2. You can’t drink liquids while eating a meal, you have to wait to take in any water.


3. It’s easy to overeat. Since your stomach is so small it’s really easy to overeat. The feeling of being over full is so distressing that most people don’t make the mistake too often.


4. You must take multi vitamins.


5. A high protein diet is optimal which can be difficult for vegetarians.


6. You have to give up carbonated beverages.


Those are just some of the drawbacks to weight loss surgery. I’m sure there are others but those are the ones the people I’ve talked to with mentioned.
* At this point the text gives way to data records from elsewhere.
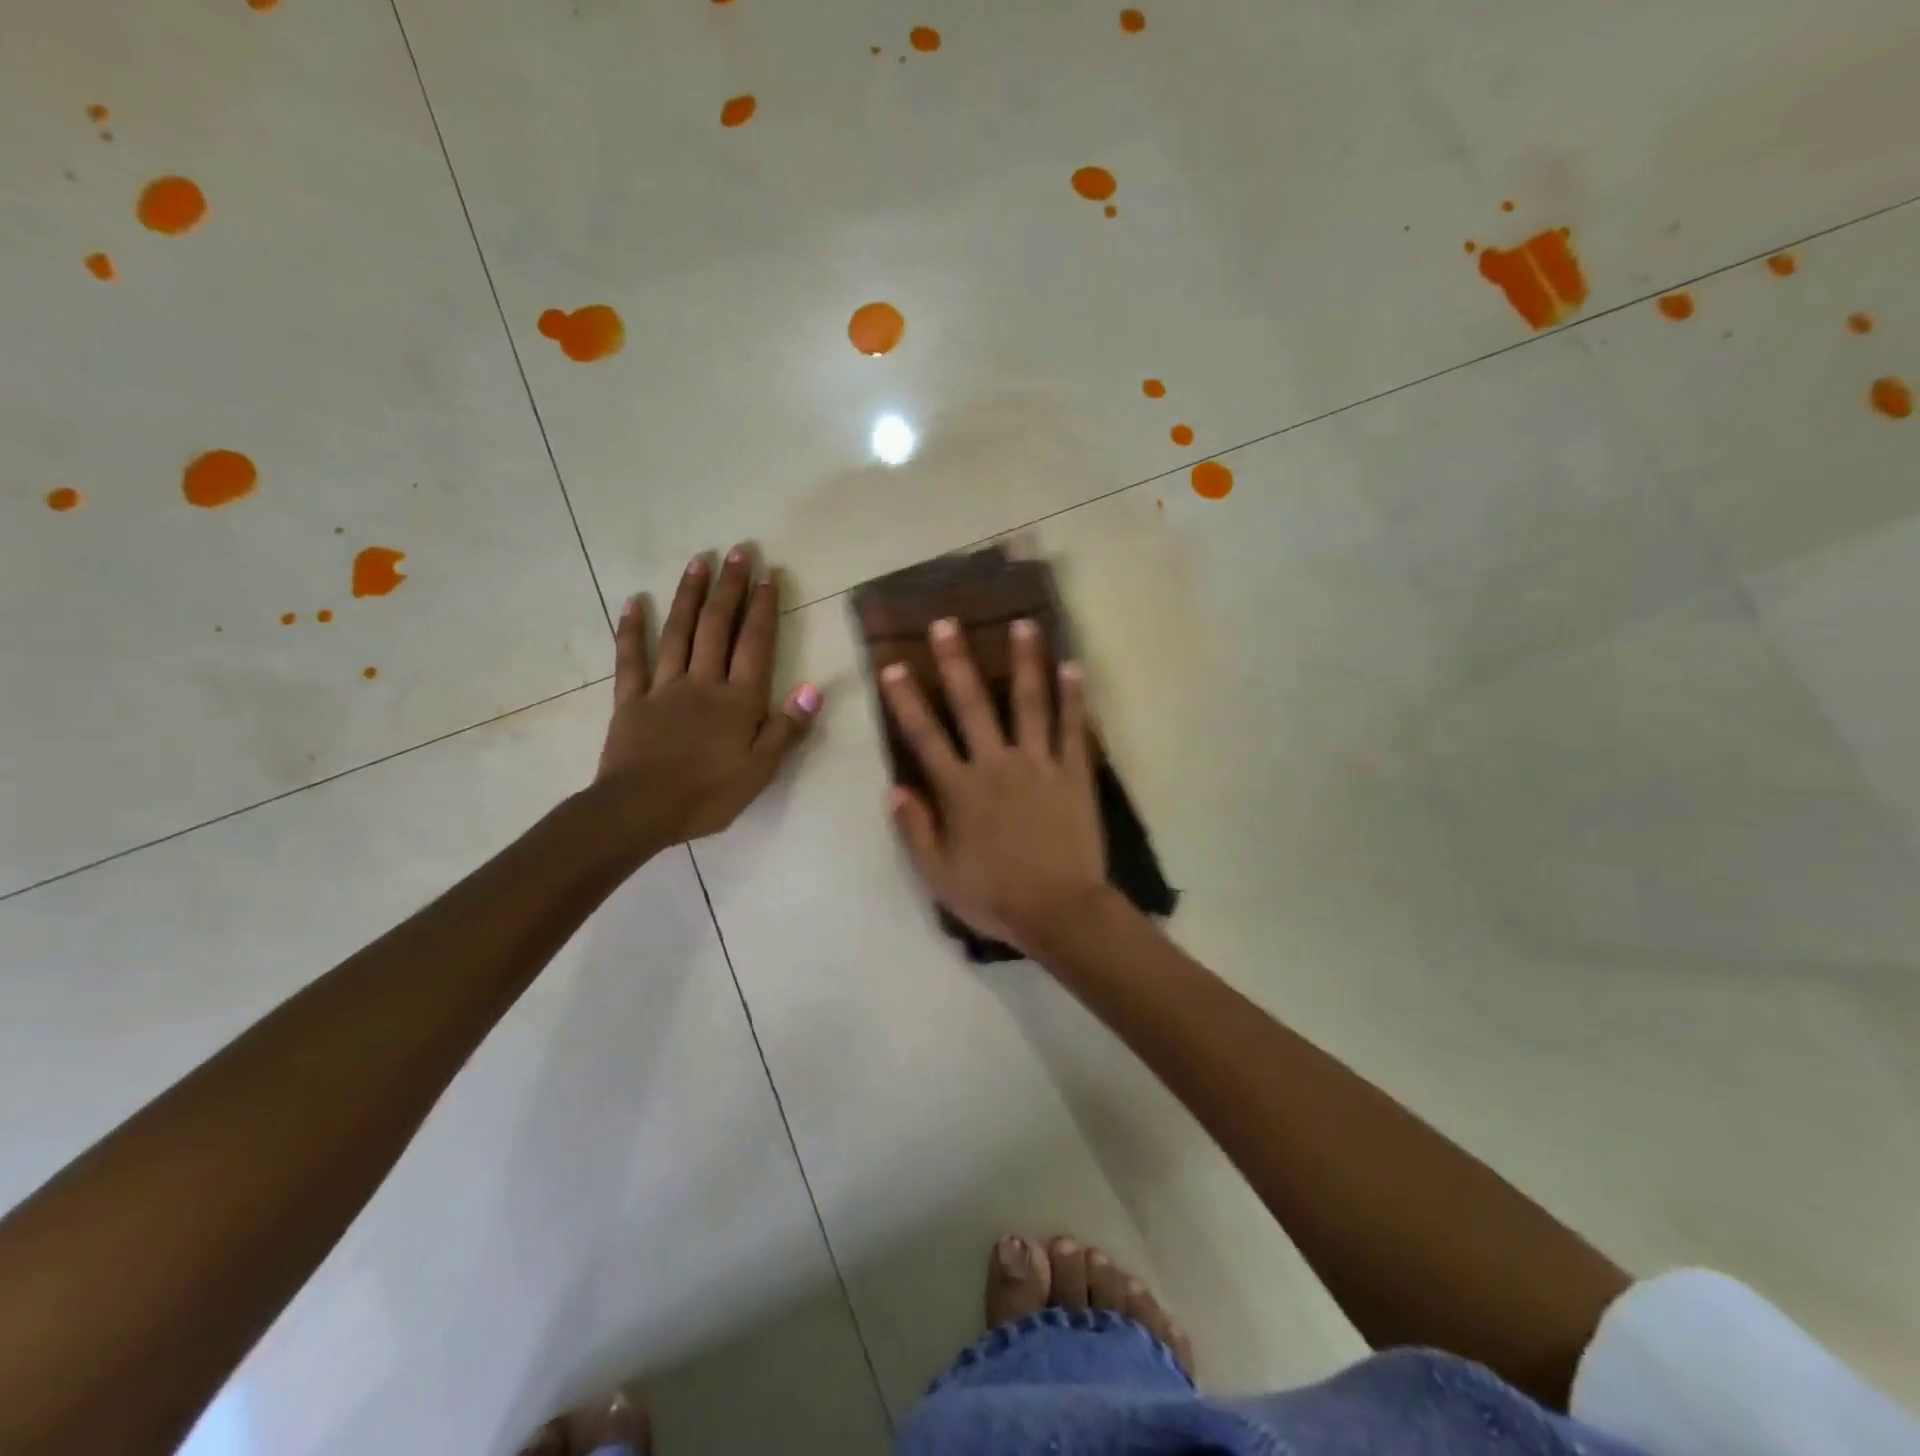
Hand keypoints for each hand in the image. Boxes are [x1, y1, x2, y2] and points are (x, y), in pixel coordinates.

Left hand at [596, 545, 820, 848]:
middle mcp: (702, 683)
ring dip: (689, 595)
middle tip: (738, 551)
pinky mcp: (631, 700)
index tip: (769, 573)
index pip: (755, 644)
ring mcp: (663, 688)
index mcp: (738, 700)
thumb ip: (787, 727)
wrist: (639, 811)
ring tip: (698, 561)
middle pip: (717, 627)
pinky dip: (632, 629)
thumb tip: (814, 687)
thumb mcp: (760, 770)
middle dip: (729, 587)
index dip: (763, 608)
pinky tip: (635, 601)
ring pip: (678, 633)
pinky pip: (631, 659)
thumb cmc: (707, 795)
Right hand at [881, 617, 1107, 956]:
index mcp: (960, 789)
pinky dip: (1073, 697)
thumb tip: (895, 789)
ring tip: (1024, 623)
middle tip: (948, 623)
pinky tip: (1072, 667)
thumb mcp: (939, 875)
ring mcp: (1039, 764)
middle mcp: (996, 764)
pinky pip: (1072, 728)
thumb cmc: (994, 897)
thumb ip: (915, 829)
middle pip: (973, 705)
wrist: (1059, 910)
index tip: (893, 667)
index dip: (906, 701)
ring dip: (1025, 661)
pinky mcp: (1074, 773)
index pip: (925, 736)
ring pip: (1029, 703)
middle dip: (956, 662)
Losing a lot of weight fast can also have it’s own drawback and that is excess skin. Many people who have bariatric surgery will also have a skin removal surgery after they’ve lost most of their weight. This is a cosmetic procedure so many insurance companies will not cover it.


Decisions, decisions


I don’t know what I am going to do. For the moment my doctor wants me to take a sleep test. During my consult with him he asked if I was sleeping well. Um…no. I’m a mom, I have pets, I haven’t slept through the night in 20 years. According to my Fitbit I wake up at least 12 times a night. Sadly, some of those times I snack, which obviously isn’t conducive to weight loss. I want to lose weight but I don’t want to feel sick and I want to be able to eat more than a few tablespoons of food, at least on the holidays. As I type that I see how silly of an excuse that is for not having the surgery.


This is something I will continue considering. I’m not as gung-ho as I was last week but only because I haven’t given up the hope that I can lose it on my own. Knowing the odds of me keeping it off keep me considering bariatric surgery. I don’t want to be fat for the rest of my life. I want feel comfortable and confident in my own skin. I want to enjoy buying clothing and I want to have a life again.